Just stuck on some df manipulation. I have a large ASV matrix with samples as rows and taxa as columns. I would like to merge specific rows while adding the matrix values of those rows.
Example data frame (code below):
I would like to merge sample-1, sample-2, and sample-3 with each other. Same for sample-4 and sample-5. The merged dataset would have only two rows which contain the summation of the values for each previous row. (Specifically the first three rows would become a single row with new ASV values: ASV1=11, ASV2=14, ASV3=1, ASV4=2, ASV5=8).
> dput(example.matrix)
structure(list(ASV1 = c(8L, 0L, 3L, 6L, 1L), ASV2 = c(1L, 4L,
9L, 3L, 2L), ASV3 = c(1L, 0L, 0L, 1L, 1L), ASV4 = c(0L, 0L, 2L,
3L, 0L), ASV5 = c(0L, 7L, 1L, 4L, 0L)), class = "data.frame", row.names = c("sample-1",
"sample-2", "sample-3", "sample-4", "sample-5"))

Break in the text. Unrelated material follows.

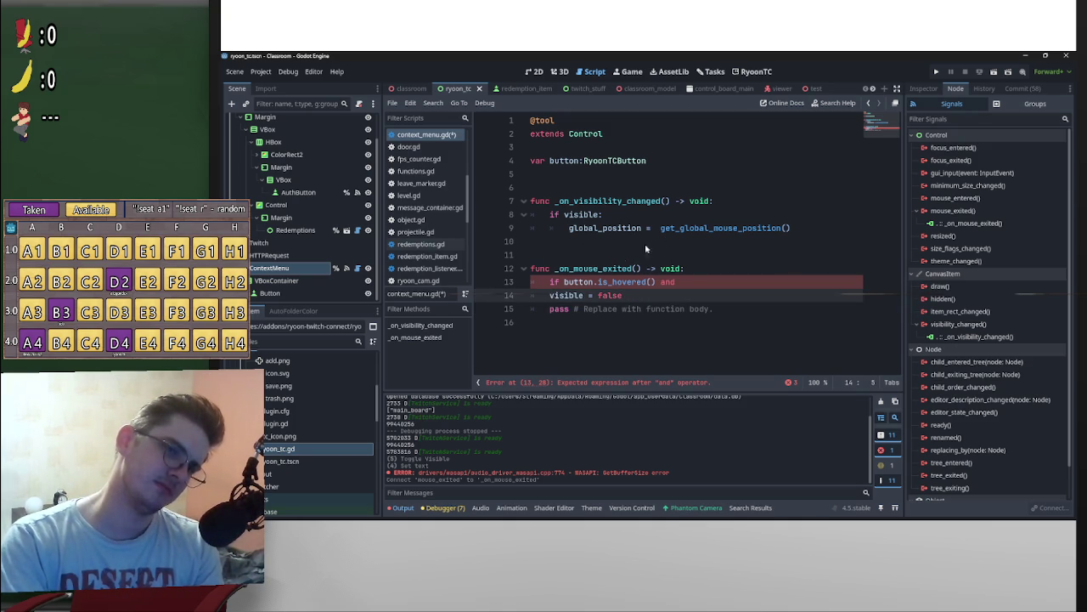
double_click(556, 269)
click(629, 295)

CodePudding user response:
We can use:
library(tidyverse)
df %>%
group_by(group = c(1,1,1,2,2)) %>%
summarize(across(everything(), sum))
which gives:
# A tibble: 2 x 6
group ASV1 ASV2 ASV3 ASV4 ASV5
<dbl> <int> <int> <int> <int> <int>
1 1 11 14 1 2 8
2 2 7 5 2 3 4